Em um momento do livro, é demonstrado como o poder superior dos alienígenas é aplicado na humanidade para reprimir a violência. Essa aplicação parece com o que o filósofo Immanuel Kant escreveu em “A Metafísica da Moral” (1797): “Existe… só um imperativo categórico, que é este: Aja apenas segundo a máxima que você gostaria de ver transformada em lei universal.” No trecho a seguir, veja o que acontece durante uma tourada na Plaza de Toros, em Madri:

“A primeira lança voou como um raio, acertou [o touro] e, nesse momento, surgiu um som jamais ouvido antes na Terra. Era o som de dez mil pessoas gritando com a dor do mesmo ferimento. Dez mil pessoa que, quando se recuperaram do choque, descobriram-se completamente ilesas. Aquele, porém, foi o fim da tourada e, de fato, de todas as touradas”. (p. 61)

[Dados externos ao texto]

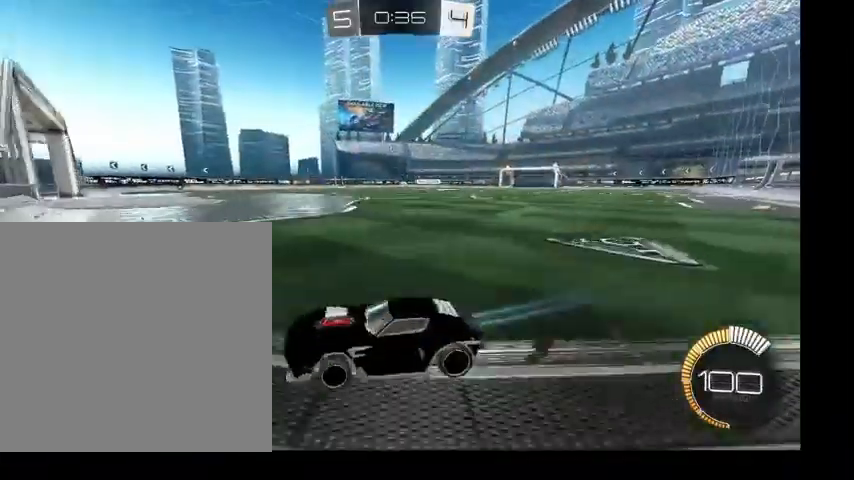
{"buttons": ["B"], "left_stick": "up-right", "right_stick": "center", "events": [[500, "B", "down"]]}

Ainda sobre questões criminais, eles possuíam uma máquina que podia mostrar qualquer ponto da história humana, podendo revelar quem teria causado o crime. Mais do que isso, forneceria o que realmente aconteceu em momentos chave da humanidade, como na época do surgimento das religiões. É citado que “embora tivesse sido óbvio, para qualquer mente racional, que todas as escrituras religiosas do mundo não poderiam ser verdadeiras, o choque foi, mesmo assim, profundo.” (p. 97) Porém, a tecnologia era apresentada como seu produto final para a humanidade, e não todos os pormenores de como funcionava. Considerando fé como uma opinião de que algo é verdade, sem qualquer tipo de prova, parece que a fé agora voltou-se para os Seres Supremos, já que acreditam que o que tem nessa máquina é verdadeiro mesmo sem conhecer seu funcionamento. Como diria o próprio autor do livro, “qualquer tecnologia suficientemente avançada é indistinguível da magia”.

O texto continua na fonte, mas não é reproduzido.